My question is what is the conversion factor? A machine with a 200 pound stack used in seated chest press mode requires a pressing force equal to some amount of barbell lifting force (which equals the weight of the barbell). Depending on the pulley arrangement, lever arms, and cams the weight on the stack could be anything. It does not really matter if one is simply trying to build up strength but what if you want to know when you will outgrow the machine? I could previously bench 300 pounds (Olympic barbell and flat bench) 5 times. I suspect I will soon, after returning to training, be able to do 5 reps on the machine at full stack (200 "pounds") but I doubt I will have returned to my free weight bench of 300.

Manufacturers are not forthcoming with their mechanical data. I can compute it after careful measurements, if the mechanism is visible, but I wonder if there is a convenient reference. Does anybody know of one? After you outgrow the max machine weight, the machine becomes a calisthenics machine more than a strength training machine; still useful but limited.

• machines and free weights are the same, only difference that 300 pounds on a machine are not really 300 but far less, I don't know the formula but its not nearly as much.
– user33930
Aug 21, 2020 at 21:23
• I think you might be hard-pressed to get an actual conversion factor. If you're looking for something formulaic this could easily differ by machine and manufacturer.
– C. Lange
Aug 23, 2020 at 3:18
• What c lange said, you will need to look at the website of the manufacturer and see how much each plate is. If you consistently use the same machine, it should only matter that the numbers are going up. On average, small plates are 10 and large are 20. Most machines only carry up to 200 lbs so you can divide this by the number of plates if all plates are the same size too Aug 23, 2020 at 17:30
• In at least some manufacturers there can easily be a factor of 2 difference between notionally similar machines if one (often more versatile though I'm thinking of an older model) routes the cable round a pulley to give a mechanical advantage and another doesn't. Labels on the plates don't take this into account. Lat pulldowns are an example exercise 2 adjacent machines can differ like this. Aug 27, 2020 at 15:18

This answer is based on thinking (almost) purely of the metal mechanics of the machine; others can address the biomechanics far better than me.

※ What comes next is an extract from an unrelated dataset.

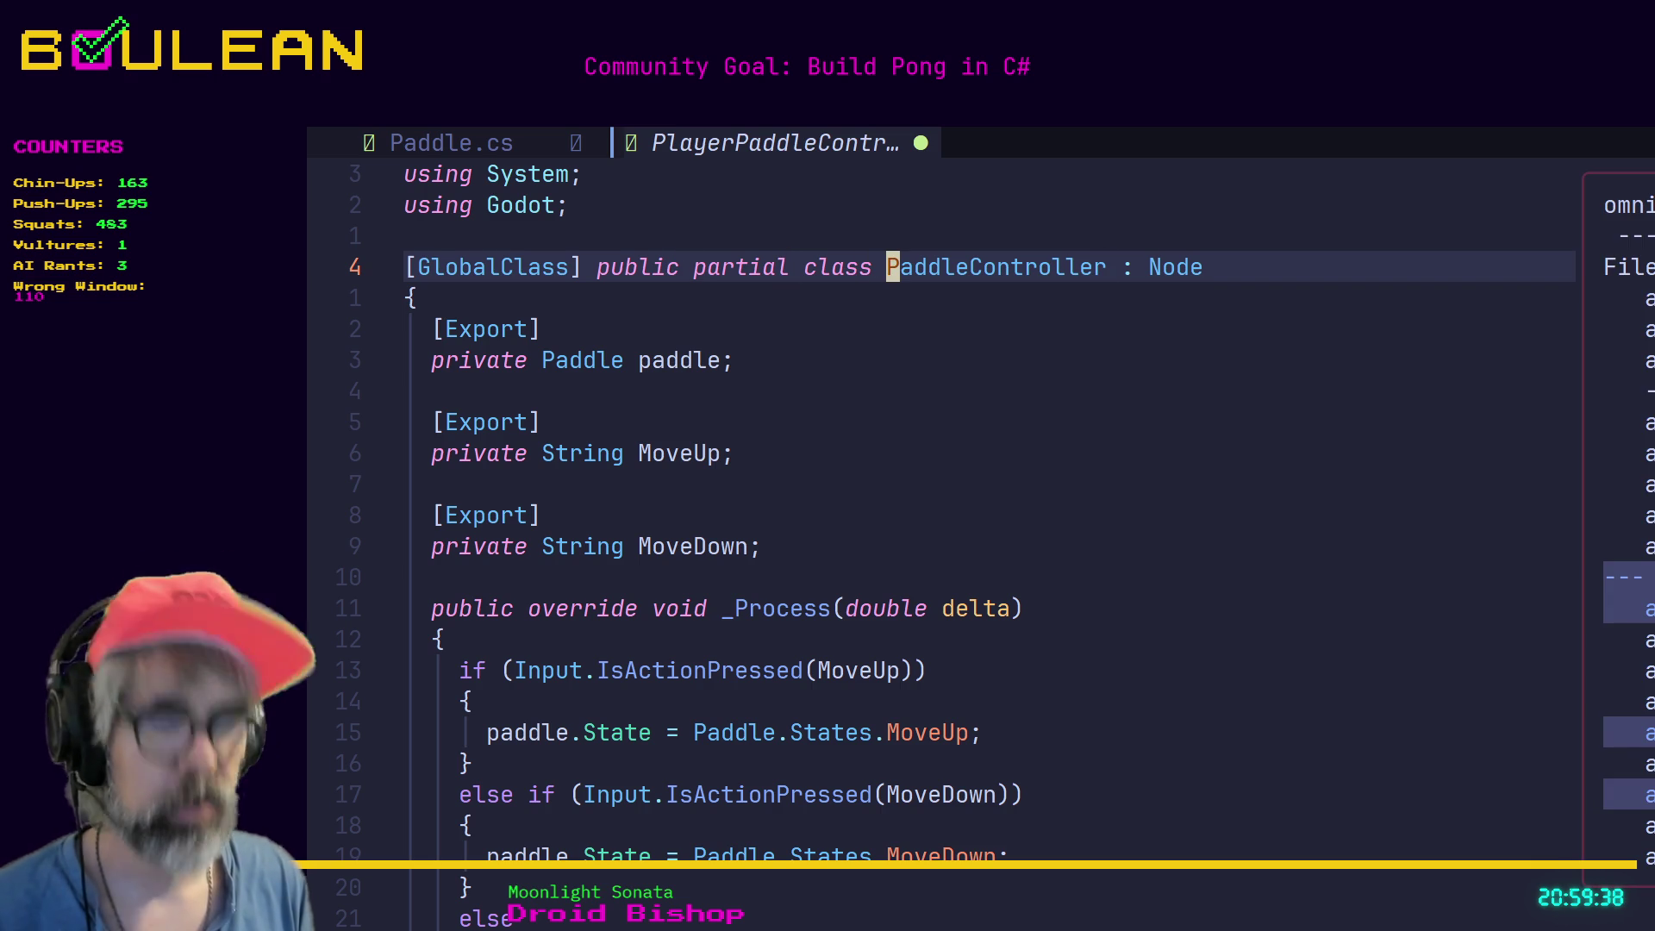
type("iPlayerP")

In at least some manufacturers there can easily be a factor of 2 difference between notionally similar machines if one (often more versatile though I'm thinking of an older model) routes the cable round a pulley to give a mechanical advantage and another doesn't. Labels on the plates don't take this into account. Lat pulldowns are an example exercise 2 adjacent machines can differ like this.

So any conversion is per machine/exercise, even for a very rough approximation, and even if the movement is the same. Then the leverage often changes through the range of motion, meaning a single conversion factor only holds for one point.

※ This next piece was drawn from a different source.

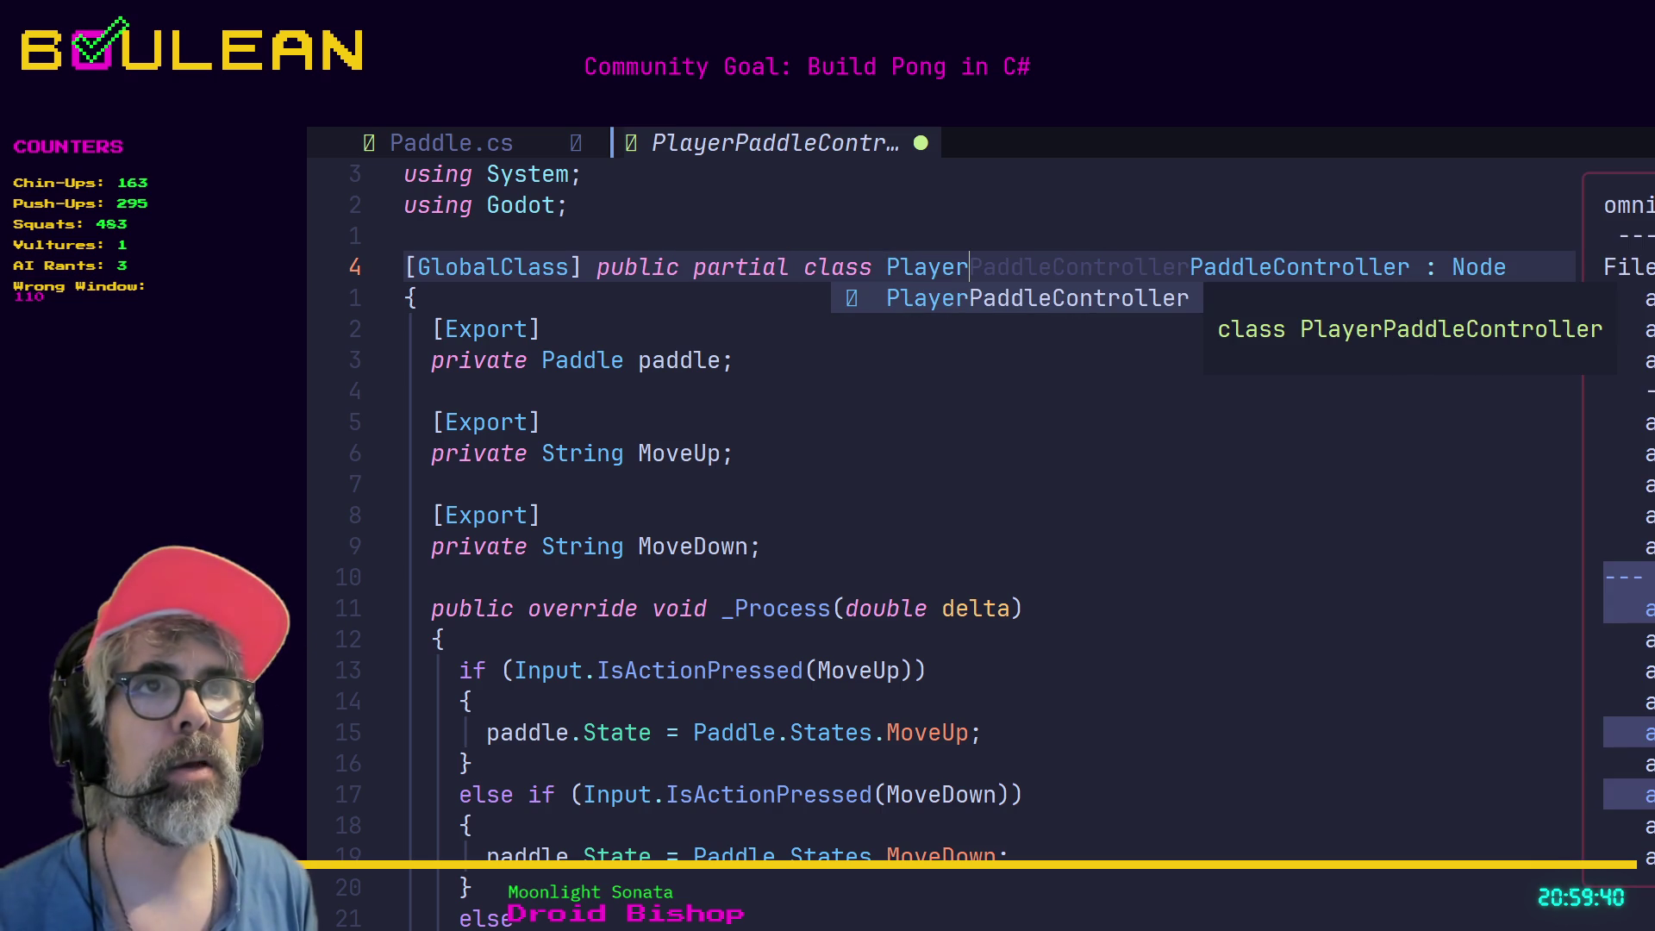
key("Escape")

Taking another simple example, a linear leg press is illustrative. Compared to a squat it of course gives much more support, but I'll neglect that (important) aspect. The effective mass of the plates can be calculated by trignometry (the machine axis is at about 40° on that model, and `sin(40) = 0.64`, so each plate presses down on you by about 64% of what it says on the label). But you have to add on the mass of the carriage that supports the plates, so `load = 0.64*(plate_mass + carriage_ mass)`. But when you're accelerating those plates, the inertia comes from the whole mass, not the mass reduced by trigonometry. The load is then different in the static and dynamic cases, and therefore varies depending on how fast you move, in a different way to a vertical lift.

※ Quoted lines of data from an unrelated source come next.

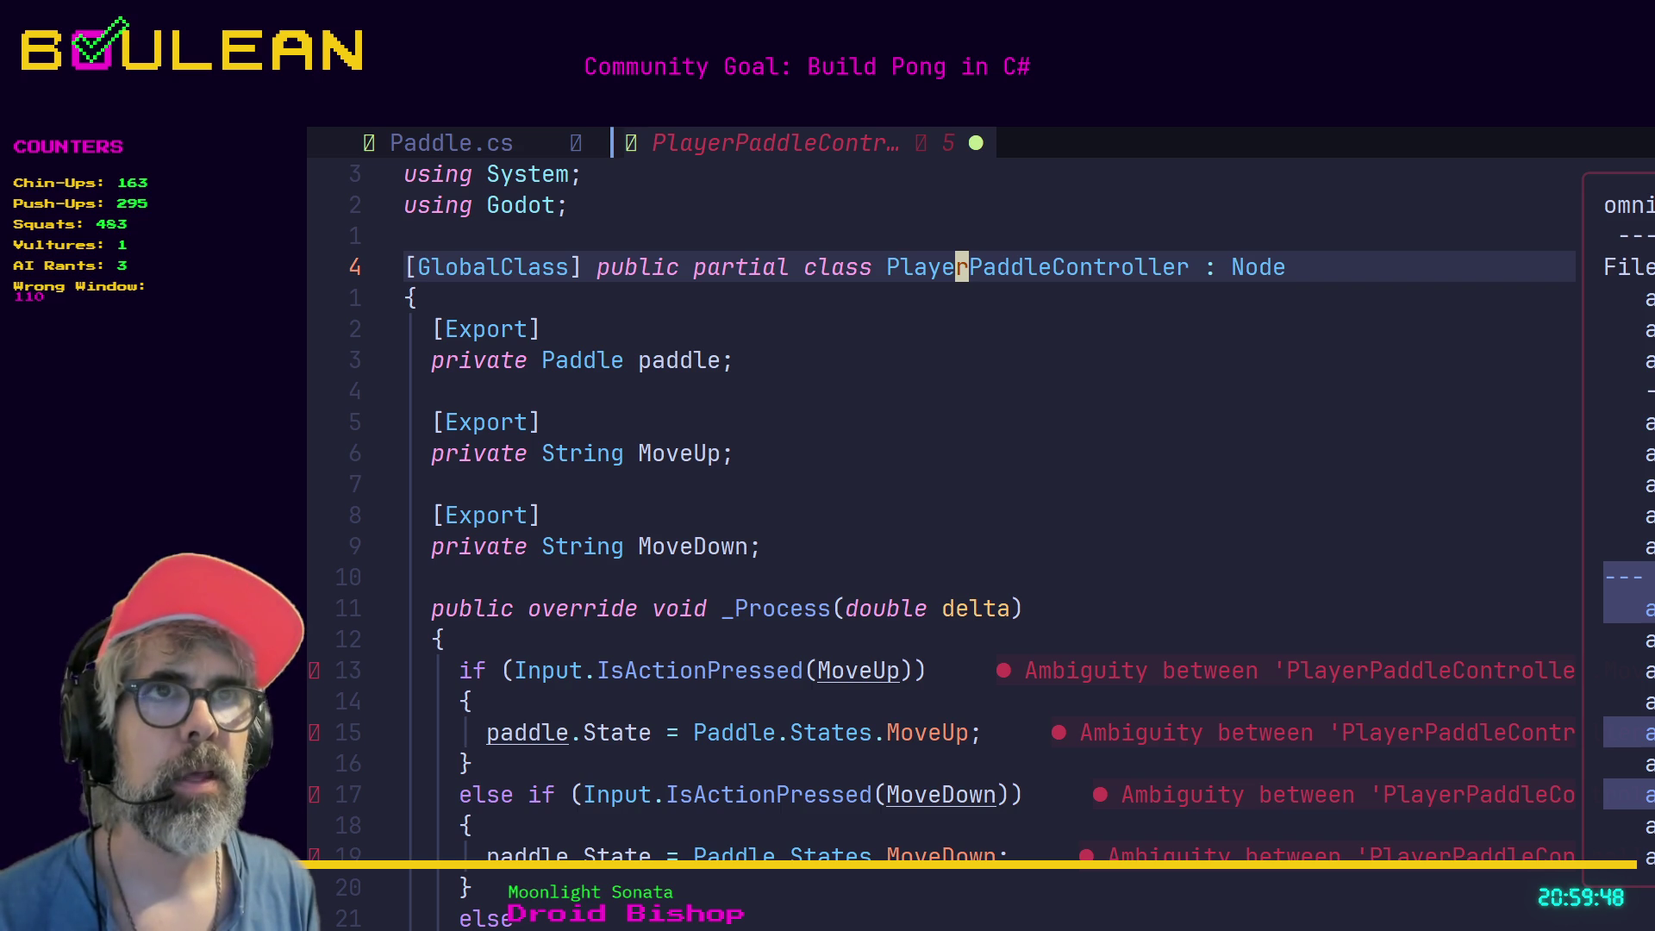
Move down through _Process to the MoveUp argument of the first input check.
key("j")
key("j")
key("j")
key("j")
key("j")
key("j")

• Not a direct answer to your question, but the stabilisation aspect can be seen without machines. Can you bench press the same total weight with dumbbells as with a barbell? I can't: despite preferring to train with dumbbells I can press more with a barbell (still not much, I've never been into big weights and I'm too old to start now, I just want reasonable strength and something to balance all the cycling I do) Aug 27, 2020 at 15:35

I don't think you'll find a universal conversion factor. And even if you find the conversion factor for a specific machine, it still won't be super useful because it may not necessarily transfer for you specifically to free weights.

How much much you can lift with free weights depends a lot on technique and whole body tension to produce the necessary force, whereas machines isolate muscle groups a lot more and they are a lot more forgiving with technique, only the major muscle group needs to contract to move the weight, without much concern for direction.

This means that the conversion factor will vary a lot from person to person and even for the same person for different exercises or angles.

Instead of that, I instead propose you measure your 1RMs on both machine and free weight. Then you'll know your conversion factor for that exercise.

This doesn't mean that it will go up linearly though if you only train one of the two. You could train on just machines for a while and increase your absolute force production 1.5x, but your free weights 1RM will be perhaps only slightly higher than it was before because you haven't trained technique and the stabilizing and tension muscle structures. Conversely you could spend a lot of time on free weights and improve your technique loads, allowing you to lift a lot more weight without necessarily improving your maximum force production by much.